Dealing with Disposable Email Addresses in your Email List
 

Have you noticed a bounce rate that is higher than usual on your latest email blasts? You may have a surge of clients (or bots) signing up for your services hiding their real identity behind disposable email addresses.

Disposable email addressing (DEA) is a tool that many people use to create email addresses that pass the validity requirements to sign up for websites and services without having to disclose their personal email address. These email addresses are typically automatically generated and stay accessible long enough to confirm one’s sign up for a site or service, but they will then be deleted. That time frame can be anywhere from 10 minutes to 3 months, but not typically longer than that. This makes those clients mostly unreachable via email, but they can still access what they’ve signed up for as long as it’s not otherwise email dependent.
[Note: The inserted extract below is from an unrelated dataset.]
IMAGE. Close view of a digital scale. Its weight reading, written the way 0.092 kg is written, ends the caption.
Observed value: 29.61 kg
Not all DEAs are the same, though. Some DEA services are specifically designed to provide a one-time-use address, and some are designed for the longer term to act as a masking and forwarding service to real email addresses. While there are many well-meaning consumers that use these services to protect their privacy and keep their real email address out of the hands of spammers and companies that sell email addresses, there are also plenty of people and bots out there using DEAs to create fraudulent accounts and websites for scams and other malicious purposes.
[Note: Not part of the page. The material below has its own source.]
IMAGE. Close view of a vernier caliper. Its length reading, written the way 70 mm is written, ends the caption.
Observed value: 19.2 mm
There are now thousands of domains through which users can generate some form of disposable email address. These can be very problematic for small businesses with limited resources. Maybe you don’t use a CRM or email platform, or maybe a software license limits how many contacts you can store before upgrading. With bogus email addresses taking up a large chunk of your space, it’s really important to be aware of their existence and how to make sure they don’t trip you up too much.

With that in mind, here are some tips on how you can minimize the frustration that disposable email addressing may cause your business.

Recognize DEA Domains and Addresses

  • As stated before, there are over 1000 domains that provide disposable email addresses. Some sites have 5 or 10 domains (@whatever.com) that they will assign to their generated emails. The addresses are often long strings of numbers or numbers and letters that don’t tend to make a whole lot of sense.
  • Some DEA providers have smartened up and can create an email address that mimics a real name and populates the matching name into the First Name field of a site’s sign-up form. This isn’t the only way DEAs are formatted, but it does cover a large chunk. Take a look at this list to see some of the common domains used. Having an understanding of what these email addresses tend to look like can help you to decide if you need to take further action.

Weigh the Pros and Cons of Allowing DEAs

  • Each business will be affected differently by taking action against temporary email addresses in sign-up forms. If your business model is dependent upon clients having valid email addresses so that you can reach out to them with product updates, outage notifications or marketing then it may be worthwhile to do something about DEAs. If you’re not dependent on these email addresses and you’re not dealing with any malicious or fraudulent users with DEAs, you may be able to just leave the issue alone.
  • Cracking down on DEA sign-ups can cause a loss of legitimate customers who just want privacy, but it could also save you from some malicious users. It’s up to you to figure out which is more important to you based on the problems your business is facing or could face as a result.

Clean up your CRM or Customer Database

  • Whether or not you’re thinking about blocking DEA users from signing up from now on, it is a good idea to go through and try to clean up your customer database as much as possible. For the purpose of email marketing, these bogus emails appear as undeliverable and will lower your sender score if you continue to send emails to them! This is more the case for the disposable email addresses than the masked email addresses I mentioned earlier.
  • In addition to cleaning up your email list, it is also very smart to use a double opt-in for email addresses where you plan on sending regular communication to. Most of the unwanted email that is created nowadays is a result of companies not asking clients if they want to receive emails, but assuming that because they provided their email address they also want to receive emails. If you’re not using a double opt-in, you are part of the problem!

Dealing with these disposable emails can be a hassle, I hope these tips help you prepare for or get over that hurdle!